Et là-dessus, sans me donner le temps de lui répondre, outré du silence morne que j’avais gardé jusque-là, et, dans l’amertume de son chagrin, ayant l’air content d’être privé de ce qu’il était au désespoir de perdre, il part, s’avance à la porte de la salle et appelle impétueusement un laquais, qui accourt : Qu’on aille chercher une chaise ; lui dit-il ; et si on n’en trouve pas, qu’on amène un carrosse.
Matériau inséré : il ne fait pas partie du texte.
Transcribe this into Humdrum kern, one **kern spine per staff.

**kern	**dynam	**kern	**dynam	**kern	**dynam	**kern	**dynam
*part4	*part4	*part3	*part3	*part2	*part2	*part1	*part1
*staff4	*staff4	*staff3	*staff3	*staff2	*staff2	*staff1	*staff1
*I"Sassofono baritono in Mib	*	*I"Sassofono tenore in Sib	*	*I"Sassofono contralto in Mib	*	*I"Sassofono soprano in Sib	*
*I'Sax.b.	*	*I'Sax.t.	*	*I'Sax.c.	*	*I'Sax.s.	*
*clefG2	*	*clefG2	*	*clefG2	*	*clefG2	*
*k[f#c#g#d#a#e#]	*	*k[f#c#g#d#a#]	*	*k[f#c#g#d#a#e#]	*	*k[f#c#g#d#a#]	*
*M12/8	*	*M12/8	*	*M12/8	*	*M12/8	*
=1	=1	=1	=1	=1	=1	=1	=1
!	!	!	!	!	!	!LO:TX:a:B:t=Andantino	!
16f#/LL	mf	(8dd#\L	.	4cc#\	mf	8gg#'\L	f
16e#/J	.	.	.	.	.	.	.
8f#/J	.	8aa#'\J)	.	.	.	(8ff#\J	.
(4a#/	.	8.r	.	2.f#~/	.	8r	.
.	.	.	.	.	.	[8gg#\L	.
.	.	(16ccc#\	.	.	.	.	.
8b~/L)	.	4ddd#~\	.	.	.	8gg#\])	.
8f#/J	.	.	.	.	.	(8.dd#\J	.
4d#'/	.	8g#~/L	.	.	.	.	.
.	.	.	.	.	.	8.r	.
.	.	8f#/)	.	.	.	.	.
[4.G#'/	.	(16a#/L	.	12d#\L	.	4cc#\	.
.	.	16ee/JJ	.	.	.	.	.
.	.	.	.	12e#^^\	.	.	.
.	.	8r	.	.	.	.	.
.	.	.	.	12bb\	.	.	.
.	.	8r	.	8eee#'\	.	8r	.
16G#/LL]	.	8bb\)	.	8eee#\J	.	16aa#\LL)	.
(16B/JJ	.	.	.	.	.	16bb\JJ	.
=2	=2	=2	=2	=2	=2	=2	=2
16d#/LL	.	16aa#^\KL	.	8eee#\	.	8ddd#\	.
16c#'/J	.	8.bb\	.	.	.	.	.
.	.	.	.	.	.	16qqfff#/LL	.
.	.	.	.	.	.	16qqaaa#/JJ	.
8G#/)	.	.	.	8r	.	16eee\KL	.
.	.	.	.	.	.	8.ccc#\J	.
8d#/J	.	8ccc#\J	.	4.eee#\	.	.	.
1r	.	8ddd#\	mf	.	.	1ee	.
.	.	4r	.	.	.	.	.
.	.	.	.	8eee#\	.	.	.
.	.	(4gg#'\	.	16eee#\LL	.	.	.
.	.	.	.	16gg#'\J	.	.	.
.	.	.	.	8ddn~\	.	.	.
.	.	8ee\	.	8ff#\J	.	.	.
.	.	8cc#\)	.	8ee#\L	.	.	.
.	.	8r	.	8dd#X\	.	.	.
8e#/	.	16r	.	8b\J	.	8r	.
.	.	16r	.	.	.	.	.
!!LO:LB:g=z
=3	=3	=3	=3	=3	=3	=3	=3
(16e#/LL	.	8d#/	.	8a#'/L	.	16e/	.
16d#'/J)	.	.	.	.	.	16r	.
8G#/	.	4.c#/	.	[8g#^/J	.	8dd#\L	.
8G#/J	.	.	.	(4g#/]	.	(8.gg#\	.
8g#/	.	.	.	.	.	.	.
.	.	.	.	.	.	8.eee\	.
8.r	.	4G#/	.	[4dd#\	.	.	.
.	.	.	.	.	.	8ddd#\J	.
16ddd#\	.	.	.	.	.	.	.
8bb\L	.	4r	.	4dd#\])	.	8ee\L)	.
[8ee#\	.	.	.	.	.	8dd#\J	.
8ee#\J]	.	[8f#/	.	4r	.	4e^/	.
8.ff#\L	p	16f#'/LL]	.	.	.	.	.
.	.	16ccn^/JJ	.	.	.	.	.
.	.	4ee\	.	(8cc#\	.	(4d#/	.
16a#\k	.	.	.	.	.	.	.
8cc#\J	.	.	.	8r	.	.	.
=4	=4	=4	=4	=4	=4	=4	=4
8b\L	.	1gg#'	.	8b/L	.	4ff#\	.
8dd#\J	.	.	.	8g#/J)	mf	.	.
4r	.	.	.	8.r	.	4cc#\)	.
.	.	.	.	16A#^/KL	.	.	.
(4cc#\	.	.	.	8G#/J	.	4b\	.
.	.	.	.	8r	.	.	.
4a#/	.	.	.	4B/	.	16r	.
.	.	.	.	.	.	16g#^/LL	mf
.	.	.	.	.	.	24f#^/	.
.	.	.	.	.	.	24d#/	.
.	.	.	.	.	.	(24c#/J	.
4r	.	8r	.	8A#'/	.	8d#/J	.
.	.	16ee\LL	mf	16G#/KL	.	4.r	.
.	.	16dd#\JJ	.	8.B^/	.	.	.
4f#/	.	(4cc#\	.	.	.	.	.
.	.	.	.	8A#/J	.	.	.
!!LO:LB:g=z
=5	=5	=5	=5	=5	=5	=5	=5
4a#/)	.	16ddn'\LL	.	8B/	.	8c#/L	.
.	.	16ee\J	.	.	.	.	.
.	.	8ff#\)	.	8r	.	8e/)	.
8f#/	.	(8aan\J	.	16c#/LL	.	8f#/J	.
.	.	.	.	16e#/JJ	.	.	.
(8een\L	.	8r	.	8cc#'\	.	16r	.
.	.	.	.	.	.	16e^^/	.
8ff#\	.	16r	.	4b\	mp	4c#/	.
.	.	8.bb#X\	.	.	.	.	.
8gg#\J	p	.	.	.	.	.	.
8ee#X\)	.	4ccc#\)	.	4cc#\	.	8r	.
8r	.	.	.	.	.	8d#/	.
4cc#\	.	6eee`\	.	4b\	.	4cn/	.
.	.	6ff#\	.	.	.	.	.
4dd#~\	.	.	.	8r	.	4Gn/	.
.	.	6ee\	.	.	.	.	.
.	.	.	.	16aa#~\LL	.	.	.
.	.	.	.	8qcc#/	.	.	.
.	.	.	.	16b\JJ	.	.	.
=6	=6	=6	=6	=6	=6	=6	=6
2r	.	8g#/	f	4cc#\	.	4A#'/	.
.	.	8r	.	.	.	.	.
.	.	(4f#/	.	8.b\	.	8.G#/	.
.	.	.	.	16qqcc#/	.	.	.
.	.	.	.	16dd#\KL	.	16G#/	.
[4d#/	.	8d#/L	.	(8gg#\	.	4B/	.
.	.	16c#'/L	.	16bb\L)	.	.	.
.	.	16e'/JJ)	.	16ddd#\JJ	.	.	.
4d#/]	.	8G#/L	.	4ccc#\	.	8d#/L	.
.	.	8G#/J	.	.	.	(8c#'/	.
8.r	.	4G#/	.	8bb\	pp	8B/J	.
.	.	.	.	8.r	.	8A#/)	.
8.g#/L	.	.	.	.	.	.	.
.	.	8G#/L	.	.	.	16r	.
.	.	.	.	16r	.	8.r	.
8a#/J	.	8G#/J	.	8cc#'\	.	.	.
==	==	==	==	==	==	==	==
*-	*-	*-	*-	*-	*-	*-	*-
Mademoiselle ne veut pas du mien.

Et puis, revenant à moi : Soyez en repos, ajouta-t-il, vous allez avoir ce que vous souhaitez, mademoiselle : il n’y a plus rien à craindre ; et vous et vos parents me serez éternellement inconnus, à moins que vous ne me disiez votre nom, et je ne pense pas que vous en ayez envie.

À cela nulle réponse encore de ma part ; je n’étais plus en état de parler. En revanche, devinez ce que je faisais, madame : excédée de peines, de soupirs, de réflexions. je pleurais, la tête baissée. Vous pleuriez ? Oui, j’avais les yeux remplis de larmes. Vous en êtes surprise ? Mais mettez-vous bien au fait de ma situation, et vous verrez dans quel épuisement de courage je devais tomber.